Professor Robin Crewe, Entomology and Zoology Departments - University of Pretoria

The professors discuss the importance of distinguishing exotic versus indigenous species.

Professor Ganswindt says having a global rather than a narrow approach is important.

It becomes quite challenging for me to say that we have a locally threatened species, whereas, on the global scale, that species is doing quite well.

Prof André Ganswindt, Mammal Research Institute Director - University of Pretoria

He says it is more important to assist species that are threatened at a global level.

Honey bees are regarded as crucial to the planet's future survival, argues Crewe.

Humans have had a relationship with honey bees for their entire evolutionary history.

Professor Robin Crewe, Entomology and Zoology Departments - University of Pretoria

They play a role from one of cultural importance to being a food supply source, through to the crucial pollination of flowers.

If you take them out, then those plant communities start changing because the reproduction of the plants is affected.

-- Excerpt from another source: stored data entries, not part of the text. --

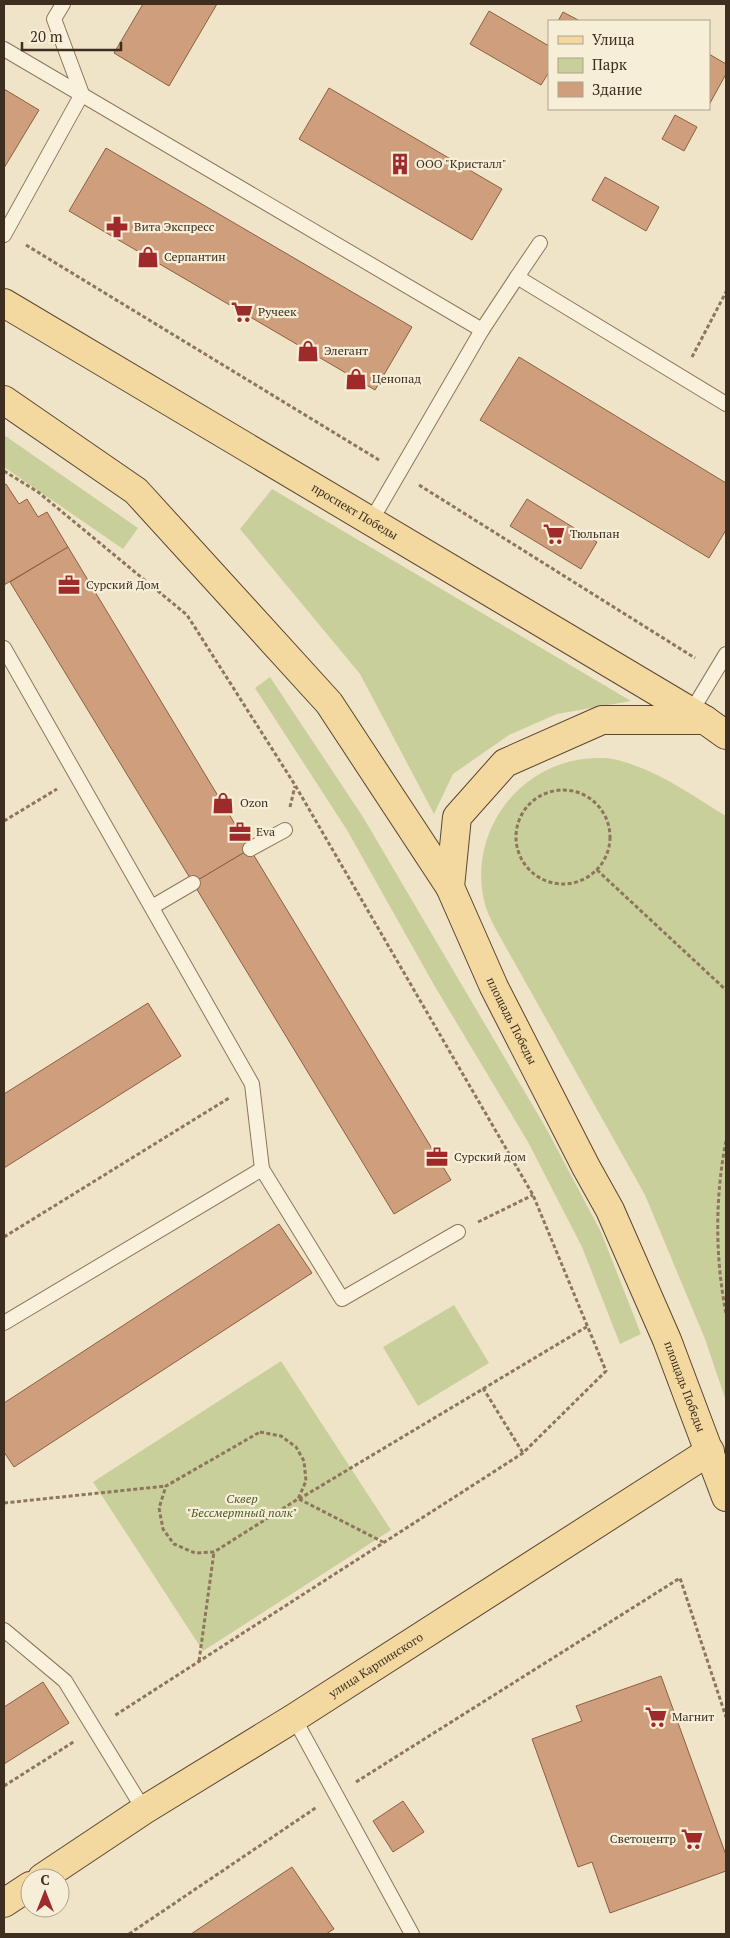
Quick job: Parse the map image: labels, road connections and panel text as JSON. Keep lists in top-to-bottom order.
{
  "streets": {
    "main road": ["проспект Победы", "площадь Победы", "улица Карпинского"]
  },
  "crossings": [
    ["проспект Победы", "площадь Победы"],
    ["площадь Победы", "улица Карпинского"]
  ],
  "parks": ["Сквер \"Бессмертный полк\""],
  "places": {
    "building": ["ООО \"Кристалл\""],
    "pharmacy": ["Вита Экспресс"],
    "shop": [
      "Серпантин",
      "Элегант",
      "Ценопад",
      "Ozon"
    ],
    "supermarket": [
      "Ручеек",
      "Тюльпан",
      "Магнит",
      "Светоцентр"
    ],
    "office": ["Сурский Дом", "Eva", "Сурский дом"]
  },
  "legend": ["Улица", "Парк", "Здание"],
  "scale_bar": "20 m",
  "north": "top"
}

Professor Robin Crewe, Entomology and Zoology Departments - University of Pretoria

What about rhino? Are they important to save?

The Rhino is a charismatic species, part of the Big Five, and involved illegal trade, and that is why there is a big focus on it.

Professor Robin Crewe, Entomology and Zoology Departments - University of Pretoria

But to save the rhinos, he says one has to conserve the entire habitat in which they live and this conversation needs to happen more widely.

In the case of the honey bees, it is pure self-interest, in the case of the rhinos, it is about preserving something we have got and not lose them permanently.

Professor Robin Crewe, Entomology and Zoology Departments - University of Pretoria

Is it not time for the rhino to disappear? what value does it have?

To define value is a very complex question.

Prof André Ganswindt, Mammal Research Institute Director - University of Pretoria

For some, experiencing a creature such as a rhino is value enough, while others need a link to be made to its use as a food source, suggests Ganswindt. There are also important spiritual and religious connections to certain species, he adds.

We often draw those arguments out of our own perspective and world view, he concludes.